絶望に塗りつぶされた空
この日の立川の空は、かつてないほどの硝煙と絶望に塗りつぶされていた。
骨伝導イヤホンからは、ノイズ混じりの悲鳴と、敵か味方か……爆ぜる音だけが絶え間なく響いている。目の前に立ち塞がるのは、通常の個体を遥かに凌駕する質量と、神力シールドを容易に粉砕する攻撃力を備えた「超重装甲種」の群れだ。
今回の敵は異常なまでに硬く、俺たちの神力をもってしても有効打を与えられない。攻撃を仕掛けるたびに神経が焼き切れるような焦燥感が全身を支配し始めていた。
なんとか一体を撃破し、次の獲物を探そうと周囲を見渡した瞬間――俺の心臓は冷たく凍りついた。
視界に広がるのは、決定的に崩壊した戦場だった。
『川越隊、被弾! 墜落します!』
『町田隊、神力切れにより……っ、うわあああああッ!!』
無線から聞こえてくるのは、同じ立川基地を拠点にする同僚たちの最期の絶叫だ。
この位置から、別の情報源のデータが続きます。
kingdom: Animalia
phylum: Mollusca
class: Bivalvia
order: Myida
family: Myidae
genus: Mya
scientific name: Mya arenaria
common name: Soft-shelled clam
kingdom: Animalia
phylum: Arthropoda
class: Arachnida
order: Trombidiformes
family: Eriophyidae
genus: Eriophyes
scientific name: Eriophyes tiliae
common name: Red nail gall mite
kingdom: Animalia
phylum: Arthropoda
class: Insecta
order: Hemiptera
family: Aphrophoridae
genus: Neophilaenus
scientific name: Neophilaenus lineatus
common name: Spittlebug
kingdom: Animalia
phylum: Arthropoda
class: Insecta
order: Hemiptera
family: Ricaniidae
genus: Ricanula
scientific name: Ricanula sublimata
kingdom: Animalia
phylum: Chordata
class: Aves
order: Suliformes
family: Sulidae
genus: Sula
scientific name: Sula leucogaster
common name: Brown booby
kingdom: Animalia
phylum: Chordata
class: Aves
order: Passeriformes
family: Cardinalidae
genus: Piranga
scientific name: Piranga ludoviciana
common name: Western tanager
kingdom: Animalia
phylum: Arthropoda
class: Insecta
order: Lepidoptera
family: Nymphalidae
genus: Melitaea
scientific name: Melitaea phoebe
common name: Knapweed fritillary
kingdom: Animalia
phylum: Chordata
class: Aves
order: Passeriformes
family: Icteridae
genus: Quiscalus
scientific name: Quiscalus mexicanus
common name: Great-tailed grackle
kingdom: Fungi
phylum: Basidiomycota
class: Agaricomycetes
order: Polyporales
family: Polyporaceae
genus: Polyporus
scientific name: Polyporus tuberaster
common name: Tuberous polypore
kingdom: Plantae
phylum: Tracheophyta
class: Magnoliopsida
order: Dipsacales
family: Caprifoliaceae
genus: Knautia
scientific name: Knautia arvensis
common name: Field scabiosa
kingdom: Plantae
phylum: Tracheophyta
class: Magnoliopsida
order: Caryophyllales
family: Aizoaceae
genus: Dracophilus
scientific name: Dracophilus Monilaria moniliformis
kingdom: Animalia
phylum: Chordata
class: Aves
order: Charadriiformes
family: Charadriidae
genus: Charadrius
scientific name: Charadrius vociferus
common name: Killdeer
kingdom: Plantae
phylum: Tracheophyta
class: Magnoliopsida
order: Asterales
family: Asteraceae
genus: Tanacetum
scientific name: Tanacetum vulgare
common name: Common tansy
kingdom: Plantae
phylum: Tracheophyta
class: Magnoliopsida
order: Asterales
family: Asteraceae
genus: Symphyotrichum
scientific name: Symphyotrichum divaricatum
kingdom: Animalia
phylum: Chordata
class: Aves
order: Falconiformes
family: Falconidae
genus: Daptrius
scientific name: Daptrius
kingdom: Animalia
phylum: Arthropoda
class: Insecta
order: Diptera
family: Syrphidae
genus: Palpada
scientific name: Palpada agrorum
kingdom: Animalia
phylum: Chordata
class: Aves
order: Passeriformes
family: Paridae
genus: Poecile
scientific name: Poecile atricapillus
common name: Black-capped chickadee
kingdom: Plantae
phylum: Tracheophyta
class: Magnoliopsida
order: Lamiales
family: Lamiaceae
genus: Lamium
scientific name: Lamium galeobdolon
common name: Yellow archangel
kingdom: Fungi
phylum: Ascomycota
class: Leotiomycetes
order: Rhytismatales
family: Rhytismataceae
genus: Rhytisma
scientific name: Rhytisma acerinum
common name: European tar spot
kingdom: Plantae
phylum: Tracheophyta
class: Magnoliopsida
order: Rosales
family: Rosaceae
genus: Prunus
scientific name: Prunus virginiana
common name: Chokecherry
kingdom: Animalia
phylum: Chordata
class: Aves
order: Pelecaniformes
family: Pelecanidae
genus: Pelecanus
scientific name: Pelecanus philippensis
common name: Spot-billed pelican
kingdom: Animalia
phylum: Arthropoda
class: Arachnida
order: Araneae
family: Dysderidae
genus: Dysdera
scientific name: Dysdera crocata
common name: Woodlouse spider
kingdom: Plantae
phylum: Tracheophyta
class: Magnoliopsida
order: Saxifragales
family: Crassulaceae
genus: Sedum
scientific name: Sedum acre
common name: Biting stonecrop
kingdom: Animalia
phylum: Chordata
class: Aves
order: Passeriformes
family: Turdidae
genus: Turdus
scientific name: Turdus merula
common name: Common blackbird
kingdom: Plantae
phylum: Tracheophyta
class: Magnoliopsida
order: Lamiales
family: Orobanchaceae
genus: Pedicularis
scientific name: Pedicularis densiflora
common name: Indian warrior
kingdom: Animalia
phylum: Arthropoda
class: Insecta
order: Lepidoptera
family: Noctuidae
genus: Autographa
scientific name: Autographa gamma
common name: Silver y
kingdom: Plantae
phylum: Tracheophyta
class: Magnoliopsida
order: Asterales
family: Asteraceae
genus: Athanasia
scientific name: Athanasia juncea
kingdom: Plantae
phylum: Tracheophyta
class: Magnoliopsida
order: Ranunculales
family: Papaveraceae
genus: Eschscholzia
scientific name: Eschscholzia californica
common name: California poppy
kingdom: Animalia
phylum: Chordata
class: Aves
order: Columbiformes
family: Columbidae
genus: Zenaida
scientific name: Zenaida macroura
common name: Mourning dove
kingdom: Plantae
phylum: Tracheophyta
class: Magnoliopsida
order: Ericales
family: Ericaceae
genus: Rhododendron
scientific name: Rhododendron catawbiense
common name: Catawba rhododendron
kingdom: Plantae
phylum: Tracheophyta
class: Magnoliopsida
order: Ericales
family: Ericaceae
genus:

立川を、自分たちの居場所を死守しようと突撃した隊が、次々と敵の暴力的な衝撃波によって空から叩き落とされていく。
墜落、それは、ほぼ死を意味する。
「……っ、くそ……! なんで……なんでこんなに……!」
血走った目で戦場を睨みつける。そこには、他の部隊が文字通り「壊滅」し、落ちていく姿。俺たち中山隊だけが、燃え盛る空に浮かぶ孤独な浮島のように取り残された地獄が広がっていた。
そして、さらなる絶望が雲を割って現れる。
これまで見たどの敵よりも巨大で不気味な巨躯を現した。その圧倒的な存在を感じただけで、全身の毛穴が閉じるような悪寒が走る。
「――待て。あれに突入したのは、……矢部たちの隊か?」
桜木教官の震える声に、俺は息を呑んだ。
巨大な敵の核を狙い、最後の一撃にすべてを懸けて突撃した別隊の影。だが、ヤツの放った不可視の追撃波が、彼らを無慈悲に薙ぎ払った。
本当に、一瞬だった。
シールドごと粉砕され、バラバラの肉塊となって空中に散る影。そして、神力を完全に喪失し、抗う術もなくまっさかさまに落ちていく塊が見えた。
……嘘だろ。あいつら、一度の攻撃で、全員……落ちたのか……?
神力切れで落下する兵士を拾いに行く余裕など、この漆黒の空のどこにも残っていない。助けに行けば、その隙に他の仲間が落とされる。墜落していく彼らの背中は、もはや生還の望みが断たれた「死亡確定」の宣告に他ならなかった。
「あああああああああああああッ!!!」
俺は咆哮した。怒りなのか、恐怖なのか、それとも安宅を失ったあの日から何も変わっていない己の無力さに対する絶望なのか、自分でも分からない。
守りきれない。助けられない。また、俺の目の前で、立川が地獄に変わっていく。
「関! 落ち着け!」
後ろから、中山教官の大きな手が俺の両肩を強く掴んだ。その手のひらを通じて、教官の不屈の意志が伝わってくる。
「大丈夫だ。桜木、小早、まだ神力はあるな?」
「ああ。……問題ねぇ」
「はい。……大丈夫です」
小早の横顔を盗み見る。関内の妹に刺され、日常生活や戦闘に支障はほぼ無いものの、今も念の為左肩にプロテクターを装着して空を飛ぶ彼女の体は、限界を超えて細く、脆く見える。それでもその瞳には、かつて自分を責め泣いた影はない。
「関もまだ、余裕はあるだろ?」
中山教官の声は穏やかで、見知った人が落ちていく姿を見て咆哮していた俺の心をどんどん穏やかに染み渡らせていく。
「……もちろんです。」
そうだ、まだ余裕はある。ここで撃破すればいい。
救護専門の部隊がどこかに残っていると信じるしかない。俺たちの役割は、目の前の絶望を屠ることだけだ。
「小早、古傷が痛んだり、神力以外の支障は出ているか?」
「中山教官……。今のところ大丈夫です。左肩も右手も動きます。」
「なら、行けるな。もし一人でも負傷をして戦えなくなったら、即座に退却だ。いいな?」
「はい」
中山教官の厳しい、けれど慈しみに満ちた指令が飛ぶ。
「小早は関に、俺は桜木につく。まずは相手に上を取られないようにするぞ。いくぞ!!」
その声を合図に、俺たち4人は残された全神力を翼へと注ぎ込み、死に場所を求めるように、巨大な敵の頭上へと高度を上げた。